Zizek! (2005), directed by Astra TaylorWho’d watch a movie about an intellectual? There were some eccentrics once upon a time – Wittgenstein beat children, Heidegger wore lederhosen and Foucault was into kinky sex – but these days even the most daring intellectuals seem to lead rather dreary lives. Slavoj Zizek is an exception. As a thinker he ranks with the very greatest. But it’s the uncanny popularity of his eccentricities that has won him the accolade of this documentary film.

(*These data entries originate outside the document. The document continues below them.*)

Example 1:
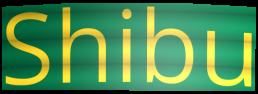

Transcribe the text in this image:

Shibu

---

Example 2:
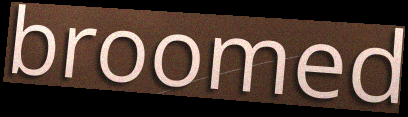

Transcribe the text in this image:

broomed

I’d love to know what drugs Zizek is taking. He is the intellectual equivalent of one of those Cold War Olympic athletes with grotesquely distended muscles, attracting attention because they are so repulsive. Zizek’s freakish eccentricities make you think he must be clever, just as you know the athletes with the rippling muscles must be strong. He fits the stereotype perfectly, a bearded neurotic with wild eyes and wilder hair, covering his audience in spittle as he raves about psychoanalysis, Marxism and poststructuralism. The film follows him around the world, speaking to packed audiences and getting mobbed by his fans.

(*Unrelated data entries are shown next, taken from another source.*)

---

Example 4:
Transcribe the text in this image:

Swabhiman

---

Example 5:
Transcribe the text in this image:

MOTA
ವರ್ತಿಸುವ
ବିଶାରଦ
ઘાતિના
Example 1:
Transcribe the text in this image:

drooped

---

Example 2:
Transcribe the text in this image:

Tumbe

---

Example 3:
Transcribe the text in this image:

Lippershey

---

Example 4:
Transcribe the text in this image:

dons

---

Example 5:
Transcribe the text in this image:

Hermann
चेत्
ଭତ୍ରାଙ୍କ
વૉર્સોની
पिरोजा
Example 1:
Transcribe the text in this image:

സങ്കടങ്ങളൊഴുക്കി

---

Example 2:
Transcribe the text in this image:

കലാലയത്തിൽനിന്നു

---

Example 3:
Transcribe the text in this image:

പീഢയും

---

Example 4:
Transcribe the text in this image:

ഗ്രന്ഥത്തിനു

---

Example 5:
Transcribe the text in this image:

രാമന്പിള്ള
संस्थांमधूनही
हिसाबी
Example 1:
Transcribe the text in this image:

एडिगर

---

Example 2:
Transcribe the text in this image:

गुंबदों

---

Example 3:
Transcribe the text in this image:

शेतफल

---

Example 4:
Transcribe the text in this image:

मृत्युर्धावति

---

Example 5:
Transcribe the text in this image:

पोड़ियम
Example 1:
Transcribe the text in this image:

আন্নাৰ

At his best, Zizek is overwhelming and exhilarating and exciting. He makes the hardest and most arcane theory seem desperately urgent, with lively and quirky examples that keep bringing the ideas down to earth. When he jumps from German philosophy to Hollywood movies, from dialectics to dirty jokes, he never seems to trivialise the ideas or condescend to his audience. His strategy is the opposite of the philistine popularisers; rather than make grand ideas seem commonplace, he challenges us by making the commonplace seem strange and disconcerting.

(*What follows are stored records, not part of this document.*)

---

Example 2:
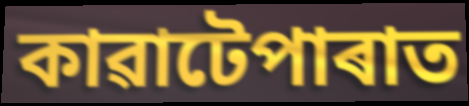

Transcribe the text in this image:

কাৱাটেপাৰাত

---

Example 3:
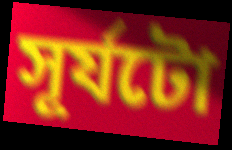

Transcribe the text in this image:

সূৰ্যটো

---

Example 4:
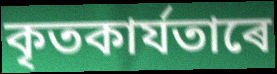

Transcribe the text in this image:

কৃতকাৰ্যতাৰে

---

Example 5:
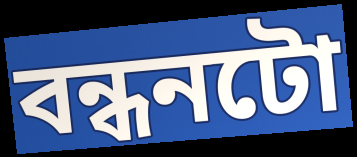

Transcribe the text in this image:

বন্ধনটো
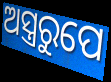
ଅସ୍ତ୍ରରୁପେ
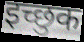
इच्छुक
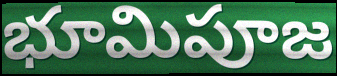
భూమిపూజ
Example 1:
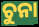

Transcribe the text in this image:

ଚୁନା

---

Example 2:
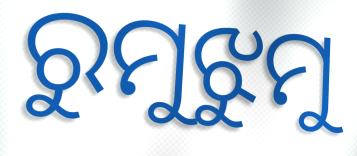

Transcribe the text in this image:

ରୁମୁଝୁମୁ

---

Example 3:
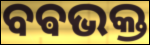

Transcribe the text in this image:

ବଵଭକ୍ତ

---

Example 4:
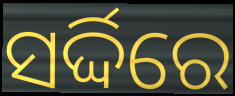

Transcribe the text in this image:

ସର୍ଦ୍ଦିରେ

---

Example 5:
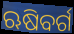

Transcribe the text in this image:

ଋଷିବର୍ଗ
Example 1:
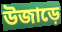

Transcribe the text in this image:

উজাড়ে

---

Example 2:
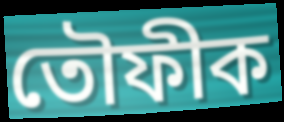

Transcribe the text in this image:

তৌফীক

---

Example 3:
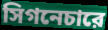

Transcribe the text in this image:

সিগনেচারে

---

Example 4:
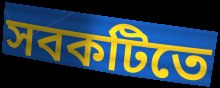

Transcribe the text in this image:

সবকটিতে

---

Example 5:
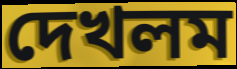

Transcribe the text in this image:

দেখলম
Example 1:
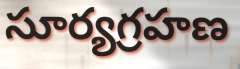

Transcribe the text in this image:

సూర్యగ్రహణ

But the movie shows another side of Zizek. gain and again he tries to tell us that he hates his celebrity, but he just can’t hide his delight as he signs autographs. Zizek tells us it’s the work that matters and not the man, and he shares with us his irritation at his fans’ demands. But he clearly loves it. Sometimes he seems even to revel in his own peculiarity. In his Ljubljana flat Zizek proudly (and daftly) shows us how he keeps his clothes in the kitchen drawers. It is hard to tell how far his strangeness is self-conscious: could anyone so well-versed in psychoanalysis really be unaware of how he appears to the world? It’s hard to resist the temptation to (over-)analyse, and see the self-presentation as a way of marketing the ideas.
But enough of the man; what about the movie? Director Astra Taylor has done a fine job with an impossible brief. Zizek is a hard man to film, and it is even harder to convey his ideas. The movie manages both; its form belies its sophistication. Mostly, Zizek just speaks. We see him interacting with audiences across the world, talking to his publisher and playing with his kid. Coming to this cold, you’d have no idea why this guy is so famous. Instead of experts coming on to tell us how much they dig him, Zizek is left to talk for himself. He comes across as a weirdo, which undoubtedly he is, but has every opportunity to talk about the ideas as well.
There is a samizdat quality to the filming, and difficult sometimes to hear the dialogue. All the better to focus on the material, in my opinion. There are biographical snippets, like the ludicrous attempt at the Slovenian presidency (which he apparently nearly won – a truly terrifying prospect!); and scenes that show him interacting ambivalently with his admirers. Broken up between them are compelling accounts of his ideas, which are presented with imagination and verve that makes it all worthwhile.
This movie is great fun for groupies like me. But if you haven’t discovered Zizek yet, you would do best to start with the books before looking at the man. Then watch the film; by that stage, you’ll be in sore need of some light relief.